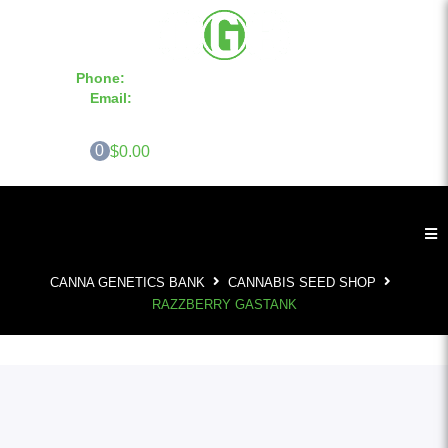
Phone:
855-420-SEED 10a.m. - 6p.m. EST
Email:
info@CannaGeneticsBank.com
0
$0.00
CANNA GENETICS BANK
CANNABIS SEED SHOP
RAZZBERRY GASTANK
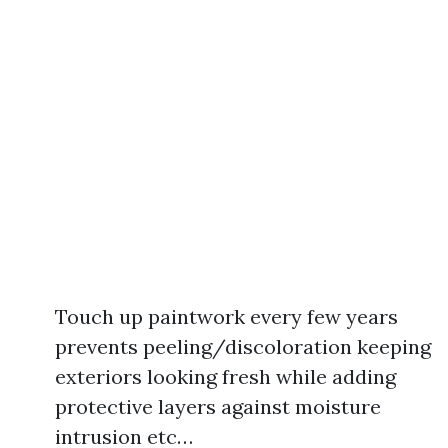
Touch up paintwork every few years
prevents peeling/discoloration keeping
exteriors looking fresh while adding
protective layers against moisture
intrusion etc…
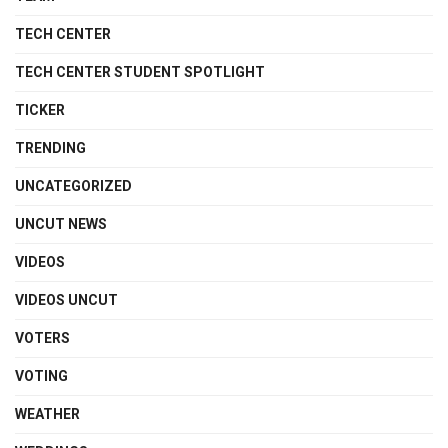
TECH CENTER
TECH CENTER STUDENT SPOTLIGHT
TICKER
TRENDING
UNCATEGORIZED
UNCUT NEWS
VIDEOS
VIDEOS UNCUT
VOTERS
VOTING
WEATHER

= = = = =

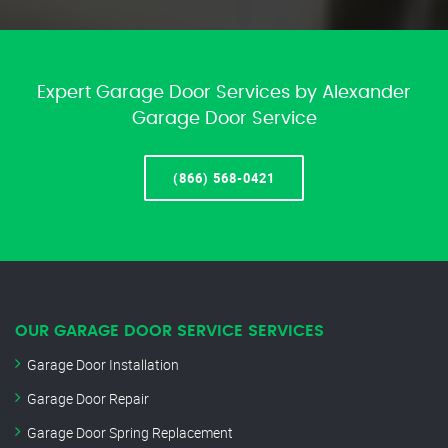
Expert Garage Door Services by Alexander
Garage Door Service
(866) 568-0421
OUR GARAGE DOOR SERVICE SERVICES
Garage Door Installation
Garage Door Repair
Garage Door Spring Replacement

= = = = =

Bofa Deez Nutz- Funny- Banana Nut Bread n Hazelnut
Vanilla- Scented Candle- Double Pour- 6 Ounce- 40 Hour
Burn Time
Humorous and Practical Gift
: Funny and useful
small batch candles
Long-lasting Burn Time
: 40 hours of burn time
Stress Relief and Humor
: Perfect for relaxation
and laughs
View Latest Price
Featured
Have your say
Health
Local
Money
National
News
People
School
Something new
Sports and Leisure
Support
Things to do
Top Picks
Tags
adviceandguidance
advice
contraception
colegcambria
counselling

= = = = =

[WHAT THIS TASK INVOLVES]
Wherever the word "Funny" appears in the records above, copy that line.

[WRITTEN RESPONSE]
Bofa Deez Nutz- Funny- Banana Nut Bread n Hazelnut
: Funny and useful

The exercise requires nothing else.